Karahan’s appointment letter from Erdogan contained an implicit call for rate cuts. It said the new governor would “emphasise stability and sustainability while focusing on growth and employment.”
What Next for Turkey’s Embattled Economy?
With inflation still hovering above 57% and the lira struggling, analysts fear Turkey now faces a period of financial instability with greater political interference at the central bank.
“Get ready for some unorthodox economics in Turkey,” predicted emerging markets economist Timothy Ash.
Most experts expect a rapid policy pivot under Karahan targeting credit growth and state lending priorities rather than fighting inflation. But loosening monetary conditions too fast risks further currency weakness and rising prices.

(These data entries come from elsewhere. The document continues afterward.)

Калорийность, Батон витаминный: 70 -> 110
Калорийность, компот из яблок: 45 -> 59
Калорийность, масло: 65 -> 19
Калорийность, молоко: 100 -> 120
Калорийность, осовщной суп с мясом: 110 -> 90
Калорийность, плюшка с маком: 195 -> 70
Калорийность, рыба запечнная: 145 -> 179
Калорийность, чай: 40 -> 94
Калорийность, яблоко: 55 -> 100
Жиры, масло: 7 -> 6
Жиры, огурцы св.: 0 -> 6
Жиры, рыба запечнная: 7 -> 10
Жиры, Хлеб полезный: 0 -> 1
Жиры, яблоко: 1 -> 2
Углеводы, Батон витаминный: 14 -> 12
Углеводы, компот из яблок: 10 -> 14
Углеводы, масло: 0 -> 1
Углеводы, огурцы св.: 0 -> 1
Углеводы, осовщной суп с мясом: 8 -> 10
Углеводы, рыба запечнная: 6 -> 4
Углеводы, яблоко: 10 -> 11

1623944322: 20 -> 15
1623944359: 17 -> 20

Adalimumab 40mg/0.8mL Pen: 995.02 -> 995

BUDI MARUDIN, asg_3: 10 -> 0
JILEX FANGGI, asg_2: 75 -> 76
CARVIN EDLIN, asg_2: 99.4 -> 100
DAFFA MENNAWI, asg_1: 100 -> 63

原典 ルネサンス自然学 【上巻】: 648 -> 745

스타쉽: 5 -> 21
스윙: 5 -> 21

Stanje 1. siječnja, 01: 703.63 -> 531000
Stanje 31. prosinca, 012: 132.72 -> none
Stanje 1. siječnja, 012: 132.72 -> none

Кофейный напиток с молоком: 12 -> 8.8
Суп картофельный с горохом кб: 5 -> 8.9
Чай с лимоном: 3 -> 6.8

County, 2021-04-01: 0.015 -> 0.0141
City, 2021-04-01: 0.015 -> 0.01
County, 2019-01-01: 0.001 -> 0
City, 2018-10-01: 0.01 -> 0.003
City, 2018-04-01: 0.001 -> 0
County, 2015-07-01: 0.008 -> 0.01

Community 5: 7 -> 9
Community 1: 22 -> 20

“With no credibility, it’s hard to imagine how the new management team can restore price stability in a sustainable manner,” said Selva Bahar Baziki, an analyst at Goldman Sachs.
|Key Policy Interest Rate
The above table shows the current one-week repo rate. This is likely to be cut under the new governor.
If Karahan embarks on major rate cuts in coming months while inflation remains very high, it could create a dangerous spiral that frightens off foreign investors and sparks further lira falls.
That may force the central bank to burn through more of its already depleted foreign currency reserves trying to defend the currency and avoid a major financial crisis.
Impact on June 2023 Election Race
The shock resignation also has political implications as President Erdogan gears up to seek re-election in 16 months time against a newly united opposition bloc.
Polls indicate Erdogan faces his toughest electoral challenge yet amid mounting public dissatisfaction over the economy and his unpopular push for ultra-low rates.
The choice of Karahan suggests Erdogan will now focus ruthlessly on short-term growth policies to boost his support before the elections, even if that causes longer-term financial pain.
Opposition parties blasted the appointment and disputed Karahan’s credentials to lead the central bank during a major crisis.
Kemal Kilicdaroglu, head of the main CHP party, said Karahan was “wholly unsuitable” for the role of governor. He accused Erdogan of “handing control” of Turkey’s monetary policy to Amazon.
So with Erdogan now appearing to have full control over interest rate decisions, much will depend on whether Turks feel any better off by voting time as their new central bank chief tries to drive rapid growth through monetary stimulus.